The easiest and most common method is to amend the very last commit
commit --amend. Maybe you want to correct a typo in the commit message, or you
forgot to add a new file, you can easily amend last commit. Your editor most
likely supports that out of the box.
A more comprehensive method is Interactive Rebase, it allows to re-order
commits, squash independent commits into one, update commit messages for older
commits and more. While you can use it with just plain command line
rebase -i HEAD~3, it’s probably best to use some kind of GUI client for
complex tasks like that. Maybe your editor/IDE already supports that, if not try
some of the tools listed below
Bug Fix Workflow¶
Create issue on GitHub, if not created already
Create new branch with a reasonable name,
Develop a fix and hopefully unit tests
Commit your changes to local branch
Pull changes from main branch into your branch with rebase
Push your branch to GitHub
Create pull request
New Feature Workflow¶
As far as git mechanics go new feature development is similar to Bug Fix
Workflow. New features are developed in a feature branch. Since new feature
development is likely to take longer than a bug fix it becomes important to keep
your branch in sync with the main branch to minimize the pain of one massive
merge at the end. So make sure to run
git pull --rebase origin develop every
so often in your feature branch.
Again since it takes longer, it’s best to push your branch to GitHub even if you
are not ready to merge it back into the main. This gives visibility of the work
to other team members and also serves as an offsite backup of your work. Note
that it is still OK to “edit history” in your feature branch even if that
history has been pushed to GitHub, but you will need to force push your
changes when you do:
git push --force. We assume that feature branch is your
“private branch”, and so nobody will be impacted by history edits. If that’s not
the case, i.e. multiple people are working on the same branch, then you should
not edit history you have shared with others. Don’t worry you can still cleanup
the history later on when feature development is complete just before creating a
Creating pull request for a new feature is a little bit more involved than for a bug fix. Particularly for larger changes please take care to document the work you done in detail using GitHub comment interface, you can use markdown for formatting. Try to make the reviewers job easier by providing context of the change that might be difficult to extract from the code diff alone.
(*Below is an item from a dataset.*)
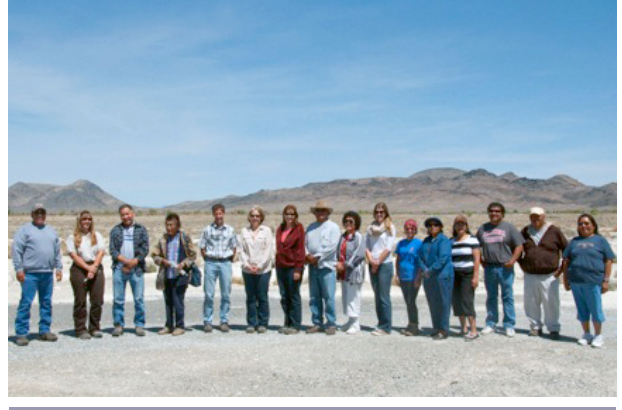
Fig. 6 . Newe (Western Shoshone), Nuwuvi (Southern Paiute), U.S. Fish and Wildlife Service, and Portland State University/ The Mountain Institute participants in collaborative research at Ash Meadows National Wildlife Refuge (part of the Desert National Wildlife Refuge Complex), Nevada. April 2012. Photo: Jeremy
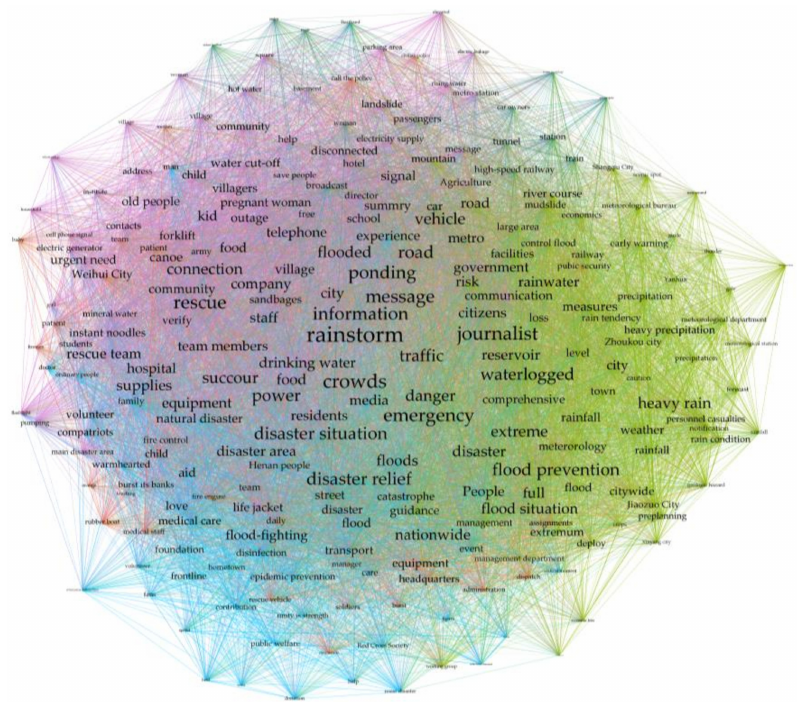
Figure 5. Initial module division diagram of the first 200 keywords in co-occurrence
Travis and Coveralls Integration¶
We use free service Travis CI https://travis-ci.org to automatically run unit tests when new code is pushed to GitHub. When running unit tests we extract “code coverage” statistics for given test run. We use Coveralls https://coveralls.zendesk.com/ to keep track of how code coverage percentage changes over time. The expectation is that code coverage percentage increases over time or at least doesn’t go backwards by a lot for too long. As new features are added so are the unit-tests that test new code.
When accepting pull requests GitHub gives you three different options. The default behavior is to create a merge commit “Merge pull request”. Use this option for larger requests.
For smaller changes, a bug fix or a small feature, couple of small commits in size, use the “Rebase and merge” option. This will make it look like the feature was developed directly in the main branch.